■ **Work instruction**:
Your answer must be every line of the data that holds the string "managing".

[Saved entries]
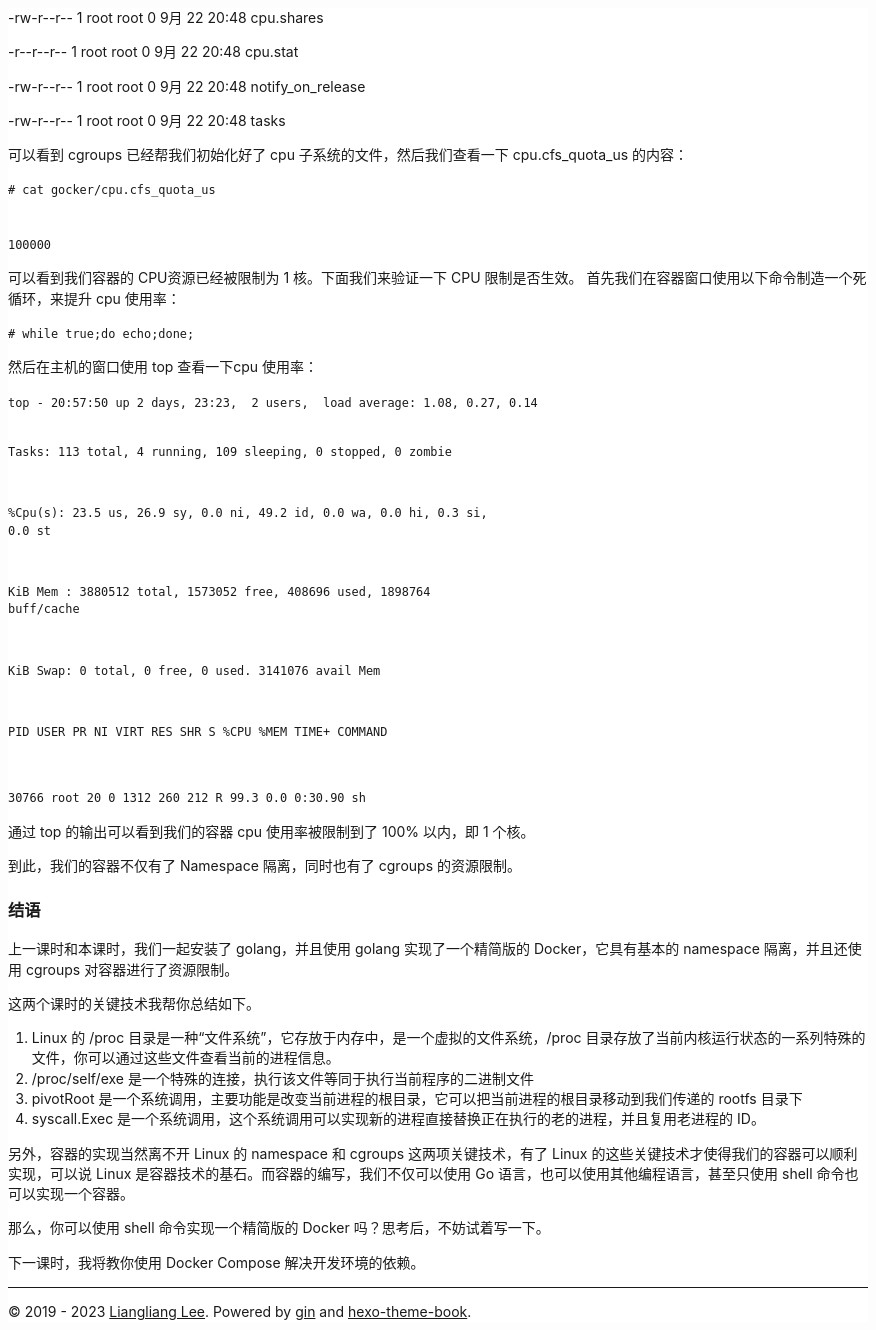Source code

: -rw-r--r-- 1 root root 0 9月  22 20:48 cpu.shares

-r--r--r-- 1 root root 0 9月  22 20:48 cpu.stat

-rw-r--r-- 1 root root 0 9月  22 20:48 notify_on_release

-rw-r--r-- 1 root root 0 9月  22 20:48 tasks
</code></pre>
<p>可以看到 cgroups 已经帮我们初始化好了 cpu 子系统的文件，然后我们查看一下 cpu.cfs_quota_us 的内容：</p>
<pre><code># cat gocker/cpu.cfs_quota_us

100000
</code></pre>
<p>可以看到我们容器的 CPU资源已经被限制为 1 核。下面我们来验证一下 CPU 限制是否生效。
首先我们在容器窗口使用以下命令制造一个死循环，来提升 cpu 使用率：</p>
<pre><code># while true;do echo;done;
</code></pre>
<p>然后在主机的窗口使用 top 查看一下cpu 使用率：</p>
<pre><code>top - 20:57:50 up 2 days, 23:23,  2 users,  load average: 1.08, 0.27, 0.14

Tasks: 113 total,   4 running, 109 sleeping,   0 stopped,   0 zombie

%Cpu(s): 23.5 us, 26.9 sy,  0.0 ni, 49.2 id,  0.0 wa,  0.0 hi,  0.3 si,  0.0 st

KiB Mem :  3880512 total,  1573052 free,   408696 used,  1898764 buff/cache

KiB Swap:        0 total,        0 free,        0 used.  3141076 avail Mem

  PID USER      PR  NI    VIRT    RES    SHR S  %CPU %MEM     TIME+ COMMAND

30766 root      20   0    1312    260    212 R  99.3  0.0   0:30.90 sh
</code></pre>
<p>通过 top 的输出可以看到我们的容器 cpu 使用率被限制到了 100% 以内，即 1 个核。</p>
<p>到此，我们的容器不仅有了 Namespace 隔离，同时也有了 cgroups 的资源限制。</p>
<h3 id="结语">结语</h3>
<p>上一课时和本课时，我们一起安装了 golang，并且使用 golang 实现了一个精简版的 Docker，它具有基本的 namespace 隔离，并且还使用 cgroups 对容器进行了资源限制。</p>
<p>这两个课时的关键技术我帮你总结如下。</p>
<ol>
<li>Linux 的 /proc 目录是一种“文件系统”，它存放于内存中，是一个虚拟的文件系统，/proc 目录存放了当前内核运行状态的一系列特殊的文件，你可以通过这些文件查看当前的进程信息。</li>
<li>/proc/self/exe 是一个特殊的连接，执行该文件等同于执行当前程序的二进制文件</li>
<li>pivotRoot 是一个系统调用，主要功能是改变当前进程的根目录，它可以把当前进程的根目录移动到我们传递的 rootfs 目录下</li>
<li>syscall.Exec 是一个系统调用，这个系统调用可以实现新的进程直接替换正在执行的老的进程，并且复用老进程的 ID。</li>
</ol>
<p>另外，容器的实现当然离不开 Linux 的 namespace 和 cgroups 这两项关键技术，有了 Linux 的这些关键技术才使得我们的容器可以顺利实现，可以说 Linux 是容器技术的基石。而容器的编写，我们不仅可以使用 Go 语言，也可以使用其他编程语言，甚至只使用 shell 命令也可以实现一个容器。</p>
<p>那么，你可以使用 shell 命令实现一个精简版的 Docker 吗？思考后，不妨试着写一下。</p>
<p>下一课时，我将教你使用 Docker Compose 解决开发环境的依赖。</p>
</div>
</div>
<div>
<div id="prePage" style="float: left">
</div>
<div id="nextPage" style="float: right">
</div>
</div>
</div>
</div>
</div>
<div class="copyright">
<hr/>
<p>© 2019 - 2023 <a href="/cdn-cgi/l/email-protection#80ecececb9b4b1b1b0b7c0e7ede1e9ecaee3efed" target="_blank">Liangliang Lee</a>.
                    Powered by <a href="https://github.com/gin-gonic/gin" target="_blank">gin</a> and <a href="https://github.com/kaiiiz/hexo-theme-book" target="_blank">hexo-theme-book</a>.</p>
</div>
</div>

---

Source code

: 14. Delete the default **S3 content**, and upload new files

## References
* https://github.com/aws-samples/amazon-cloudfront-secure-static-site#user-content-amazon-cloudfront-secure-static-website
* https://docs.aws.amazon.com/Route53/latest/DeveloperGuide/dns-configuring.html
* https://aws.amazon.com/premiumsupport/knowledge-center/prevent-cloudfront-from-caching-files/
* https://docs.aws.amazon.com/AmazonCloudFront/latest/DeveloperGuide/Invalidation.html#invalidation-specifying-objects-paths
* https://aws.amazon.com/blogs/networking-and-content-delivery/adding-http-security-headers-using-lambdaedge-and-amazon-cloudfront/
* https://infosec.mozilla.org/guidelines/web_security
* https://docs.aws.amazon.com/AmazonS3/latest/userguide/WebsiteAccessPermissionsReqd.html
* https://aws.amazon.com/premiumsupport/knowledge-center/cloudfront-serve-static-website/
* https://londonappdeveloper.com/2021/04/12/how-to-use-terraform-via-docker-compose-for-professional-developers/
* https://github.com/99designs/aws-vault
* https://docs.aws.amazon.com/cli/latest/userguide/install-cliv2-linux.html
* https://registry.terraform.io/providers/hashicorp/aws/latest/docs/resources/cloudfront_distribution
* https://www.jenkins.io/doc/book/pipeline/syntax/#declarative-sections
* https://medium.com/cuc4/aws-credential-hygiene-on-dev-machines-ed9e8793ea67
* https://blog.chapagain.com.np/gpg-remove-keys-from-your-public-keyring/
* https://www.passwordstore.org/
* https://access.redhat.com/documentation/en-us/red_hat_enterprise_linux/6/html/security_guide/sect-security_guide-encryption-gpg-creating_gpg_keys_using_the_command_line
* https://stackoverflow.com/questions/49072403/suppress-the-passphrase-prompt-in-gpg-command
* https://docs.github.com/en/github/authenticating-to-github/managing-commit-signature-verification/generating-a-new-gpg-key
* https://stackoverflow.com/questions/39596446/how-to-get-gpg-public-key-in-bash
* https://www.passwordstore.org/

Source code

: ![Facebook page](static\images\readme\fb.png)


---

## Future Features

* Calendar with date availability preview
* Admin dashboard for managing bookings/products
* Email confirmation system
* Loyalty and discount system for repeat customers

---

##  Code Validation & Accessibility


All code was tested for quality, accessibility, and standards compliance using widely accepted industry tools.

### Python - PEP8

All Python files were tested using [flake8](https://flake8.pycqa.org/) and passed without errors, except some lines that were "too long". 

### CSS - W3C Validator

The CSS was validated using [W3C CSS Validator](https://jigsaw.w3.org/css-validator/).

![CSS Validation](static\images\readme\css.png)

■ **Response for this exercise**:
* https://docs.github.com/en/github/authenticating-to-github/managing-commit-signature-verification/generating-a-new-gpg-key
* Admin dashboard for managing bookings/products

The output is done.